» About this exercise
Go through the records line by line. Report how many lines contain "Gyldendal", with nothing else.

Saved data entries
=-=-=

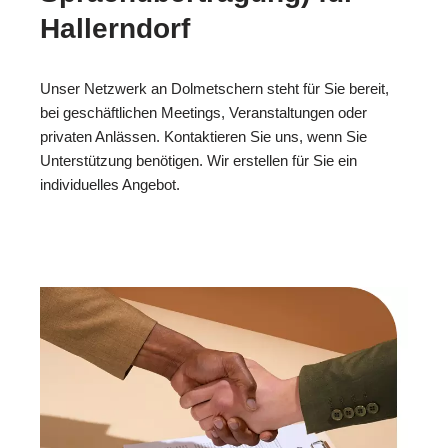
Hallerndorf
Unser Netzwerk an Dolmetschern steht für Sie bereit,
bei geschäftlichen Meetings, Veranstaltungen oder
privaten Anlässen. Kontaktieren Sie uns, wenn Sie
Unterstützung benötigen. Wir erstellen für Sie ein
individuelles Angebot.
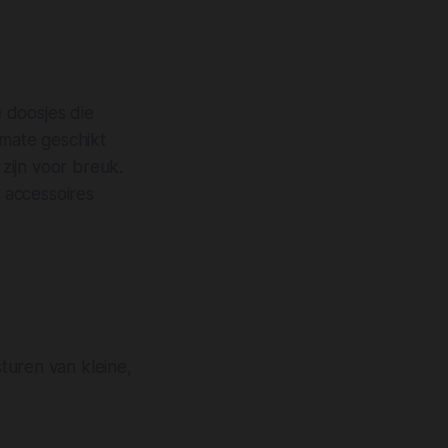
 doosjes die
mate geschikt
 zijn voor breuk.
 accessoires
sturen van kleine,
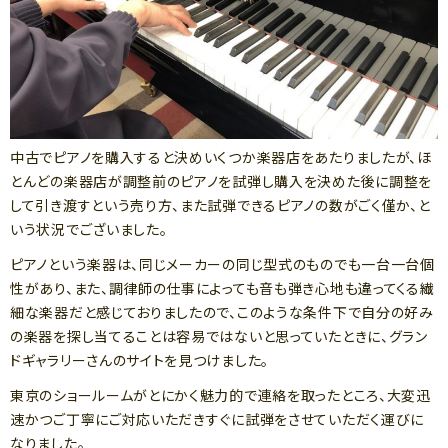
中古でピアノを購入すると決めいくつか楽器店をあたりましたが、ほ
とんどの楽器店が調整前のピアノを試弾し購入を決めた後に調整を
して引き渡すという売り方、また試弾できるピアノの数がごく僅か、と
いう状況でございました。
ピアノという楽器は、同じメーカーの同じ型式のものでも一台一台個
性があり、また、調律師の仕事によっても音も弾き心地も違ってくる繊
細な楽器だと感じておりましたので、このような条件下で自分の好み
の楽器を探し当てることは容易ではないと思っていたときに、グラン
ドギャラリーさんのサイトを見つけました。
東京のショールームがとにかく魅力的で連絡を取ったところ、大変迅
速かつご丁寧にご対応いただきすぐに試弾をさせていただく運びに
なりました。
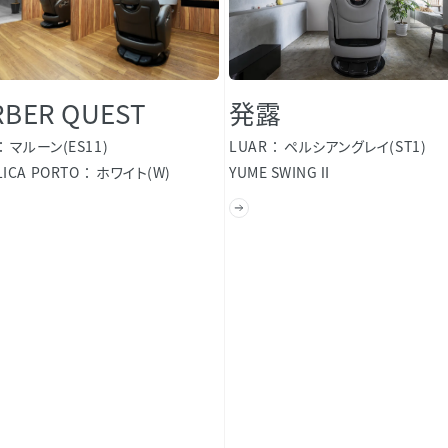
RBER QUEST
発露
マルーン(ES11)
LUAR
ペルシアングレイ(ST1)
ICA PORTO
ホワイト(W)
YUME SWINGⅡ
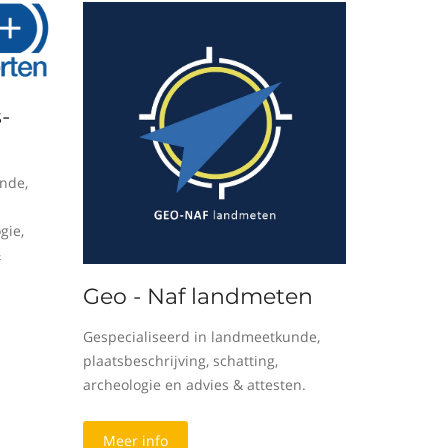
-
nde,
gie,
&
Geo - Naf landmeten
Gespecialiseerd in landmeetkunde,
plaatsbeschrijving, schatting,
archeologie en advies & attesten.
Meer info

=-=-=

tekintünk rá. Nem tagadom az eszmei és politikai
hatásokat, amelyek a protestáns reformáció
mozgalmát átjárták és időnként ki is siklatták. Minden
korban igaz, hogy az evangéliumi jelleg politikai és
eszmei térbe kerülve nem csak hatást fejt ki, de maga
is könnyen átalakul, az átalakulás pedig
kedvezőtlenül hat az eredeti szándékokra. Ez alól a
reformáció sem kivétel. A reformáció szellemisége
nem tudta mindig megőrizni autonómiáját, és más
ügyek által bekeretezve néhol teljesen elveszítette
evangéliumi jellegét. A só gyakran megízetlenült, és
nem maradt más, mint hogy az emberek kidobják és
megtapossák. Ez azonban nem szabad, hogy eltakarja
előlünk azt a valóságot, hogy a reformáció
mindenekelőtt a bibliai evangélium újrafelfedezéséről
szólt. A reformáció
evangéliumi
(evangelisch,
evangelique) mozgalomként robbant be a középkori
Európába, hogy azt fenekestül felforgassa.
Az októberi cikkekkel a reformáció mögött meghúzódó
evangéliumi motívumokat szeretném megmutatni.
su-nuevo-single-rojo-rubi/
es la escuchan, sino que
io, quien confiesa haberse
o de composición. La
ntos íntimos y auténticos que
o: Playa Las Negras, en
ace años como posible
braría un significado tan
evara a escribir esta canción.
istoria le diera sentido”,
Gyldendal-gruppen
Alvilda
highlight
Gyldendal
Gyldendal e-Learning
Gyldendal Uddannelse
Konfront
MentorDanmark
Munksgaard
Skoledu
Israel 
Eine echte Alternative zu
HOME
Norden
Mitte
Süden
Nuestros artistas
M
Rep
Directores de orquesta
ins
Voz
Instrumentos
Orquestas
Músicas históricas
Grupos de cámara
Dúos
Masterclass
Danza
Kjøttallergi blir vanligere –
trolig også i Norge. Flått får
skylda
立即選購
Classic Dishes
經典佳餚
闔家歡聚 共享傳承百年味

=-=-=

» Output of the exercise
4